A proposal to place exercise equipment along an existing bike trail was voted on in the last cycle, with results set to be announced soon. Bautista expects other health-related proposals in the ward’s next election cycle.

“At first we didn’t really know what was possible,” said Bautista, who now works as engagement director for the Participatory Budgeting Project. “We’re really ready to get more creative in the projects we can do.”

While participants say they are thrilled with the successes and the potential of participatory budgeting, the process in Chicago has not been without challenges.

Menu money can only be spent on infrastructure, so it can’t be used to start an after-school program or hire an extra teacher, for example. And since it is the main funding source available for street repaving and lighting, residents can be forced to choose between necessary infrastructure and the projects they really want ― a challenge that particularly concerned Alderman Ricardo Munoz.

“No matter how hard we tried to convince people that it was important to resurface alleys and roads, the money went to spray pools, basketball courts and additional lights for night basketball and baseball,” Munoz said during a discussion about PB on the TV station WTTW last spring.

In each ward, the first step is for residents to vote what percentage of the money should go to repaving.

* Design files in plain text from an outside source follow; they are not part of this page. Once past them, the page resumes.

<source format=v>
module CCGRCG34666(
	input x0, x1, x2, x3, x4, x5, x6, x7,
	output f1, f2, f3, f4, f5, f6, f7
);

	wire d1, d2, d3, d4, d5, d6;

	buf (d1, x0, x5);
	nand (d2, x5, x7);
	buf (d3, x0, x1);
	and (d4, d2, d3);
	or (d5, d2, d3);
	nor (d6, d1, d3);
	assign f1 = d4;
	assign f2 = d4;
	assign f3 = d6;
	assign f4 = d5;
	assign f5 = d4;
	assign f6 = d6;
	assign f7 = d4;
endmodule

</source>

After that, they vote on proposed projects they’d like to fund.

In April, the city’s inspector general released an audit saying that menu money is vastly insufficient for infrastructure, and that the uniform distribution across wards shortchanges neighborhoods with infrastructure in bad condition. He called for centralizing repaving under the city Department of Transportation, a move that could jeopardize menu money for participatory budgeting.

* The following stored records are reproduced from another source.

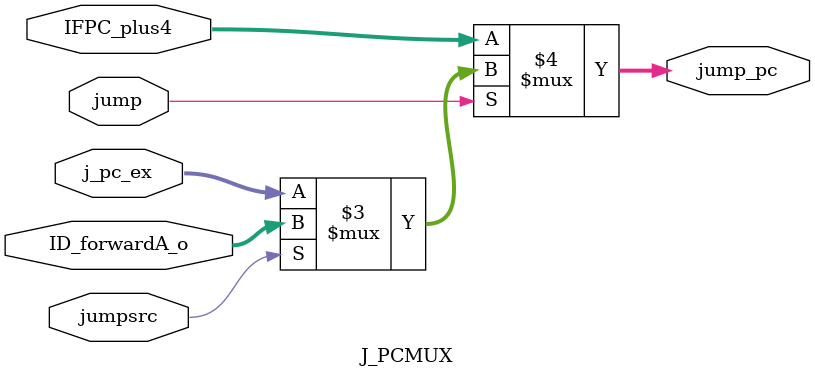
<source format=v>
`timescale 1ns / 1ps
module J_PCMUX(jump, jumpsrc, jump_pc, IFPC_plus4, j_pc_ex, ID_forwardA_o);
//input signals
input wire jump;
input wire jumpsrc;
input wire [31:0] IFPC_plus4;
input wire [31:0] j_pc_ex;
input wire [31:0] ID_forwardA_o;

//output signals
output wire [31:0] jump_pc;

assign jump_pc = (!jump) ? IFPC_plus4 : (!jumpsrc) ? j_pc_ex : ID_forwardA_o;

endmodule

</source>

But there are many other ways participatory budgeting could play out. On Dec. 16, PB Chicago held a forum for Chicagoans to celebrate and strategize about the future of participatory budgeting.

“Chicago could have a citywide process around school budgets, criminal justice reform, TIFs [tax increment financing],” said Hadden. “The sky’s the limit here when you think about PB as a tool helping solve a problem.”

The biggest challenge may be that, as with any democratic process, success depends on widespread participation. But many Chicagoans struggling just to get by have little time or energy for extra projects, especially if they feel alienated and disillusioned by city government. This could be particularly true for underserved low-income people and people of color, who potentially have the most to gain through participatory budgeting, but see the process dominated by wealthier people with more time on their hands.

“When you’re used to things being told to you and demanded of you, and you never have a voice, you can be a little leery,” said Lawson, noting that her neighbors are increasingly interested in participatory budgeting since learning about her murals. “It’s a process, it’s important we keep at it year after year, so it becomes a norm.”